## Aim of the task
Report the number of lines in the entries below that include the word "FRITZING", and nothing else.

[Records drawn from a dataset]
# # # # # # #

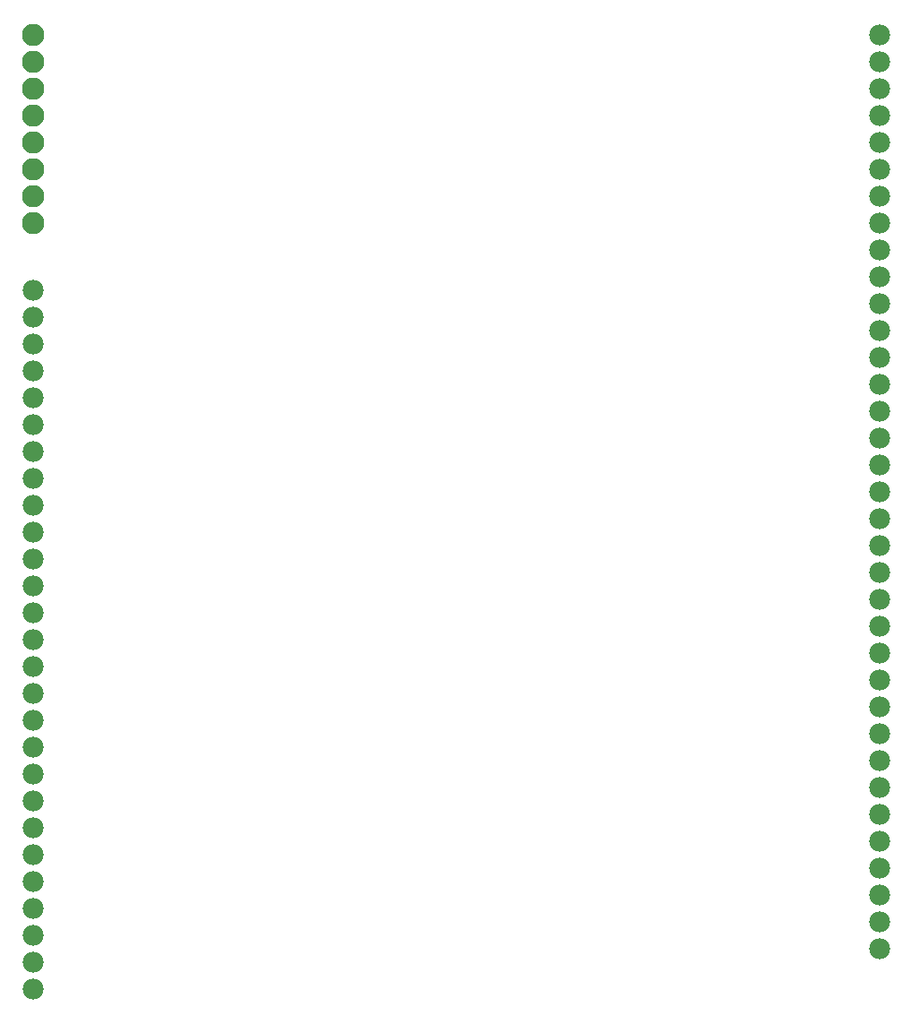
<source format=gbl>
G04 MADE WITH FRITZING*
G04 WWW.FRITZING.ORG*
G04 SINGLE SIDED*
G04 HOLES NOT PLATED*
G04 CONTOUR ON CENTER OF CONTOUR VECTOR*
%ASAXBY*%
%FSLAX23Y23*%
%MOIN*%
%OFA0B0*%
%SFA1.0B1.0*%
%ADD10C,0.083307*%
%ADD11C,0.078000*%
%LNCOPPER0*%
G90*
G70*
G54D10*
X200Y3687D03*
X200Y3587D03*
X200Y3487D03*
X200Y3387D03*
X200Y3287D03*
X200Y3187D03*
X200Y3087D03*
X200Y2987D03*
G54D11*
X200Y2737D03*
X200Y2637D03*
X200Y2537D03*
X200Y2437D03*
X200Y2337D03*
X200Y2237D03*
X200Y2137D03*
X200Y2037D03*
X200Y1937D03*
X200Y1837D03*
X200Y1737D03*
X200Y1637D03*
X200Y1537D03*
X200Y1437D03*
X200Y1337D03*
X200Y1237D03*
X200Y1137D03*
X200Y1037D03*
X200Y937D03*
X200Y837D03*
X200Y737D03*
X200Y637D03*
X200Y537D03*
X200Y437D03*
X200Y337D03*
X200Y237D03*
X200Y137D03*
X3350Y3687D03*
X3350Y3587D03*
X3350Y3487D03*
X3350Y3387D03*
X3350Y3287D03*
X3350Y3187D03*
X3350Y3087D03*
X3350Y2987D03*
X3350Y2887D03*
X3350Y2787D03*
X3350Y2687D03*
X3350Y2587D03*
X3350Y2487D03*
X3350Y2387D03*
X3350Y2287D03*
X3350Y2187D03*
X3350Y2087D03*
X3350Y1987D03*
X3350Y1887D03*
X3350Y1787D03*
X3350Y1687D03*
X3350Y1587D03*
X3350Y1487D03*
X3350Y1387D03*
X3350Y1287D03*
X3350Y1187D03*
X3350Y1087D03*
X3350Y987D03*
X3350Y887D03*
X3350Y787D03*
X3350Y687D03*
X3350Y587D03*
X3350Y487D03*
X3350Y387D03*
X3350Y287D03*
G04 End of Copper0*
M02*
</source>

# # # # # # #

## Written response
2